If you are purchasing a container planting, consider the location where it will likely be placed. Will it get at least 5 hours of direct sunlight per day? If it will be on the north side or on the east side with a large overhang, then select a planter with shade tolerant flowers such as begonias, impatiens, fuchsias, and pansies. These shade tolerant varieties will also do well with morning sun.
If you are going to plant your own container, here are some suggestions for greater beauty and success:
Select a container which is large enough that it will not dry out too quickly. 8 or 10 inch diameter hanging baskets are my minimum. I prefer tubs which are at least 10 inches deep.
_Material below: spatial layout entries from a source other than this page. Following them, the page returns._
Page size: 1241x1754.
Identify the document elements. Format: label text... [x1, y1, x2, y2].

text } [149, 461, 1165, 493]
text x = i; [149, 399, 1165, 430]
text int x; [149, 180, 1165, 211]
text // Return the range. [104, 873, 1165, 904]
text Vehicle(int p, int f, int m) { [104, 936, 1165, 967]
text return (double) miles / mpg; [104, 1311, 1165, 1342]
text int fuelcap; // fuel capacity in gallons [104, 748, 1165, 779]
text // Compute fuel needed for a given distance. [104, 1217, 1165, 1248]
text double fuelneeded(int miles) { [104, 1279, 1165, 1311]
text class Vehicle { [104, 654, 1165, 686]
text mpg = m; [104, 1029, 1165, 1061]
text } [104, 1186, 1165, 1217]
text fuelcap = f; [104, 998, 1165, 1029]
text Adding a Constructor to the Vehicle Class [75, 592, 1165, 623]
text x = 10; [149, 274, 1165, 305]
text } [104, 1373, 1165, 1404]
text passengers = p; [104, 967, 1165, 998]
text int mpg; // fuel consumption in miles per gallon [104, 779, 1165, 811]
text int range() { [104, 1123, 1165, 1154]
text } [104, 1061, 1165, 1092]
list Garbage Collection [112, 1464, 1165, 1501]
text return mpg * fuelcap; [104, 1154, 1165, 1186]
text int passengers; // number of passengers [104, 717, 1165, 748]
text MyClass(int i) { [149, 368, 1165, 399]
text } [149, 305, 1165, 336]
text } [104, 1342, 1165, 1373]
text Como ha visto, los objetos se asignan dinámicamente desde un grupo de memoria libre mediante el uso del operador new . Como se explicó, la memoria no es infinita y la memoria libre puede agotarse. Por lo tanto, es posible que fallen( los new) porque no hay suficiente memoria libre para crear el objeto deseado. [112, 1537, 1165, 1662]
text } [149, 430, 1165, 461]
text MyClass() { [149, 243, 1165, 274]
Even though most roots will be concentrated in the top 6 to 10 inches, additional soil below will provide a cushion of moisture. Add one of the moisture absorbing materials such as “Soil Moist” to the soil before planting. Make sure your container has adequate holes in the bottom for drainage. If using a decorative outer container, make sure the inner container has holes. Even then, make sure it is not over watered so you end up with standing water. Most potting soils have adequate drainage, but make sure water does not stand on top for more than a few minutes.
Select flowers which have compatible colors. Although tastes vary, I avoid planting orange next to bright pink. I like combinations with shades of blue and lavender or shades of pink with some white or yellow for contrast. Red is also a good contrast color also, if compatible with other colors. Red, white and blue is also an attractive combination. Non-flowering plants with silver or variegated foliage also add interest.
Place 2, 3 or 4 plants of the same kind at equal intervals around the container. Repetition adds interest. Unless you have a large container, 3 to 5 different varieties is better than too many. Of course, containers with a single variety such as fuchsias, petunias, impatiens or geraniums are also attractive.
At least some of the plants should be trailing so they hang over the edge. Something which grows taller is attractive in the center of tubs. I like to use dracaena spikes or an upright plant such as blue salvia or snapdragon. Place plants close together. That way, if something dies, adjoining plants will fill in the space.
Because of the more limited root room, containers need more frequent watering and fertilization than plants in the ground. To avoid weekly fertilization, I use coated, gradual release fertilizer such as “Osmocote”.